Angel responded to those claims in a Monday email.

“It was falsely believed that a structure on the property was a ‘slaves quarters,'” Angel said. “When I invested in the property in 2017, the description of the property and historic area surrounding included the wording ‘slaves quarters.’ So that was the wording in 2017 until I became the sole proprietor of Vaiden Inn in 2021.

“Shortly after, I completely took down the website, created a new website, and changed all listings for Vaiden Inn, removing any wording that even suggested there were ever enslaved people on or adjacent to Vaiden Inn. I did not want Vaiden Inn to be associated with that part of history and I had proof that the property did not have that part of heinous history.”

But Airbnb’s policy for removal is broader than just “slave quarters.” It can remove a listing if any structure — shed, pumphouse, etc. — that predates the Civil War remains on the property, if that property has ties to slavery.
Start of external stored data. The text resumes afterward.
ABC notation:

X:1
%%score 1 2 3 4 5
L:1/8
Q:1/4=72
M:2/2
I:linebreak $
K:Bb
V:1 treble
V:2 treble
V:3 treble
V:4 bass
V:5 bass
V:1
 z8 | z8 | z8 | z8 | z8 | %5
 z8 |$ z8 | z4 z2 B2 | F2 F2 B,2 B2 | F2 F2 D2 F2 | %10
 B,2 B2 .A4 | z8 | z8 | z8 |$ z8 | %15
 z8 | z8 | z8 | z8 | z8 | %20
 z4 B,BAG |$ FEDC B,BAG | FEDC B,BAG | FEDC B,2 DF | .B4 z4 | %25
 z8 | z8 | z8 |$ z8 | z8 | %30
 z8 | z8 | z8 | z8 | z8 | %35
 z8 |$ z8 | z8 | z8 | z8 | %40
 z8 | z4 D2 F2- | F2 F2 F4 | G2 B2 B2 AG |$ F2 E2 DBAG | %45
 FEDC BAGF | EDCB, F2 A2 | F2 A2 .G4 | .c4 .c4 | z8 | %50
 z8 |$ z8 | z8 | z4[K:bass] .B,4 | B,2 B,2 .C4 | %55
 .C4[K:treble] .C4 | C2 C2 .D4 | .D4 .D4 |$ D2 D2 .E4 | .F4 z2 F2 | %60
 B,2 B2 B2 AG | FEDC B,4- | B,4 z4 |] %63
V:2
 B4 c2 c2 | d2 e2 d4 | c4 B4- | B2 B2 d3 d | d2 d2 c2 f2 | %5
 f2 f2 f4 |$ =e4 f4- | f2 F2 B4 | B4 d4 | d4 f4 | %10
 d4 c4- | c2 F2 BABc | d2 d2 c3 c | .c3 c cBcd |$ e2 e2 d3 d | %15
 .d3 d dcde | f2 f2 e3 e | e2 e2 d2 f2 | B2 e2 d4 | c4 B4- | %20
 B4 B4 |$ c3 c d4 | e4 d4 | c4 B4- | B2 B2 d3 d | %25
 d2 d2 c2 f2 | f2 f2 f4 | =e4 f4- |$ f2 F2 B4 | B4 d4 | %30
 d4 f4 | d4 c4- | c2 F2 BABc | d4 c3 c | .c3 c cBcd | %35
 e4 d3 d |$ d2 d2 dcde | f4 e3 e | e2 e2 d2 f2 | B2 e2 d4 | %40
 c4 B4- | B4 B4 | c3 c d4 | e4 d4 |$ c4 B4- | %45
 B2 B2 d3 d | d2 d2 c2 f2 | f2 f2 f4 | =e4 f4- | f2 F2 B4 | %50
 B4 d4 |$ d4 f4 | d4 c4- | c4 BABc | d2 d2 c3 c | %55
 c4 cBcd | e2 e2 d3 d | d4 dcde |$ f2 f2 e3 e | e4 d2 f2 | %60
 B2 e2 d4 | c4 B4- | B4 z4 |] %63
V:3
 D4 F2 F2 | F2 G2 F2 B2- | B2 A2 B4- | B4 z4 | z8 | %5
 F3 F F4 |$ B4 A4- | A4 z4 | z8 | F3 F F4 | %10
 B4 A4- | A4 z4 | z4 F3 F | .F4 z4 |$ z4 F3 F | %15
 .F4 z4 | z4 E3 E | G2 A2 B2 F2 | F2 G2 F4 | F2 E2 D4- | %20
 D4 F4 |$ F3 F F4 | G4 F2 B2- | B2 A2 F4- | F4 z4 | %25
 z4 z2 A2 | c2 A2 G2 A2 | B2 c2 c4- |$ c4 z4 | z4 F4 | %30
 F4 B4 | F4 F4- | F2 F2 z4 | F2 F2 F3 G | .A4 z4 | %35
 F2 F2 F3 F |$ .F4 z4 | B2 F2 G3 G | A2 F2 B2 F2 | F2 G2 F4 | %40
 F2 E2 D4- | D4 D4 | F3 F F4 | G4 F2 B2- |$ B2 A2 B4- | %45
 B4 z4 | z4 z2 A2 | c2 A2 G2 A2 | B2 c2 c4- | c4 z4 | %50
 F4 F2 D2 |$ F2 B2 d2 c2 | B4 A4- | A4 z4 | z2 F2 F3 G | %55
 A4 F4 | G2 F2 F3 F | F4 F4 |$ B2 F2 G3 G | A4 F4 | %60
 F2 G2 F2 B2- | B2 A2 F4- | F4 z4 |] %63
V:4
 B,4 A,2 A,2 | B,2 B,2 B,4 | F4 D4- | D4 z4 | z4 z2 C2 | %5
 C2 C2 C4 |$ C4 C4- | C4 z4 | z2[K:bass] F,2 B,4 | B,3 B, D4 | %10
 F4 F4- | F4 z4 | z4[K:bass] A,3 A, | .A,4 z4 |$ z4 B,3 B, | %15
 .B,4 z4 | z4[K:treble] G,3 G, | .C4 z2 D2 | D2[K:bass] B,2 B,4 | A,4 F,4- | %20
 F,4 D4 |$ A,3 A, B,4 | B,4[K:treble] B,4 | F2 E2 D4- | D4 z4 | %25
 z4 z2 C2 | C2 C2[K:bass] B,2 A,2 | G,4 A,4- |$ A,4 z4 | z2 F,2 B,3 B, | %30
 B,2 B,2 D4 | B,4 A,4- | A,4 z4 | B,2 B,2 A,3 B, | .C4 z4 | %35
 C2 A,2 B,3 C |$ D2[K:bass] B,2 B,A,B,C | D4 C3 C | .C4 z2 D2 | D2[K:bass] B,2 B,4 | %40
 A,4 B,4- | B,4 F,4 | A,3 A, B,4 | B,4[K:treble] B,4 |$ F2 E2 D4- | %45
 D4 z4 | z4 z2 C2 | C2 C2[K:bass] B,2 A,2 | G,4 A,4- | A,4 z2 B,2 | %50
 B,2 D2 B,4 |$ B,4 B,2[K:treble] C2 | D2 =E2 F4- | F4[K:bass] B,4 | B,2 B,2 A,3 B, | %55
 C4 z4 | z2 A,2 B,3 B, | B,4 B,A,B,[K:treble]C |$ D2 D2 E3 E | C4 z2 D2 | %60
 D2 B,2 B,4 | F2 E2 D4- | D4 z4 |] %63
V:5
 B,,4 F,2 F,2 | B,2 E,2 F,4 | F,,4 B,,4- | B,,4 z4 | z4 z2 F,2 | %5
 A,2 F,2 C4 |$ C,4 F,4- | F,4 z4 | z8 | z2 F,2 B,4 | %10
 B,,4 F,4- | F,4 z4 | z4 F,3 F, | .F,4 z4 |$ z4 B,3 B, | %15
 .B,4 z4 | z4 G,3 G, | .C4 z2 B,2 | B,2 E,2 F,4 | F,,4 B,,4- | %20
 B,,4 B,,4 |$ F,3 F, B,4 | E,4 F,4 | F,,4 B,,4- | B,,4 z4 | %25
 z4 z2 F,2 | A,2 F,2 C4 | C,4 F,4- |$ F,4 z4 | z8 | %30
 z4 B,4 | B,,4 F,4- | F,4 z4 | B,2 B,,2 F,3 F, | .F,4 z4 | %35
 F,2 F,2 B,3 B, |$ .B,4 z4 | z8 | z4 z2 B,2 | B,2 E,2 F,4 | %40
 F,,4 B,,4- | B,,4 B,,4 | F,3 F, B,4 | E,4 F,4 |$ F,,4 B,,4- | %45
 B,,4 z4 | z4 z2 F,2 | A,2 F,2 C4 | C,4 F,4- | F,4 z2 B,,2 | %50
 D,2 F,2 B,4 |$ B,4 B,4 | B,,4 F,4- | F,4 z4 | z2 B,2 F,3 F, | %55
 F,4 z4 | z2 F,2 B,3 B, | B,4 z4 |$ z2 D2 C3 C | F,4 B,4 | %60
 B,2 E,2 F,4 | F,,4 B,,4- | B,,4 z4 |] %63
An Airbnb spokesperson said the policy prohibits “any listings on a former plantation where people who were enslaved lived or worked, if structures that existed during the time of slavery are still present” and the removals of the Vaiden Inn and the New Kent Ordinary resulted from intensive investigation.

Airbnb’s statement went on to say, “The Vaiden Inn was removed following an extensive investigation, involving consultation with a variety of experts, including in historic preservation, which concluded that the listing violates our policies.”

An Airbnb representative estimated fewer than 50 listings have been removed since the policy was adopted in 2022, after a listing in Clarksdale, Miss. for a “slave cabin” created controversy for Airbnb.

“I think it’s unfortunate that people are being penalized for things that happened long before they acquired the property,” Radwani said.

The Ordinary’s nomination form for the National Register of Historic Places states that there is moderate-to-high potential that the Ordinary had enslaved African Americans living and working there.

Radwani disputes that.

“Not that we have ever read, and I’ve researched back to the time that this was built,” Radwani said, “[but] who can say for sure that none of these places had slaves?”

Angel took her case to the next level.

“I hired a company out of Washington, D.C., that specializes in historic mapping and research,” Angel said. “They found even more evidence to prove what I had already said.”

Her estimated loss of business is $100,000 and counting.

“All of a sudden this source of income was just gone, for what I feel is no reason,” Angel said. “The truth of it is, it’s not fair.”

Meanwhile next door, Radwani says about 90% of her bookings came from Airbnb.

According to New Kent County Virginia in 1863, by Dallas Oslin Jr., slaves were the majority of the population in New Kent County beginning with the first census (1790) through the last census prior to emancipation (1860). In 1790, slaves outnumbered free Whites 3,700 to 2,391. In 1860, the census counted 3,374 slaves vs. 2,146 free Whites.

With the removal of the Vaiden Inn last year and the New Kent Ordinary earlier this week, Airbnb has 13 remaining listings in New Kent County.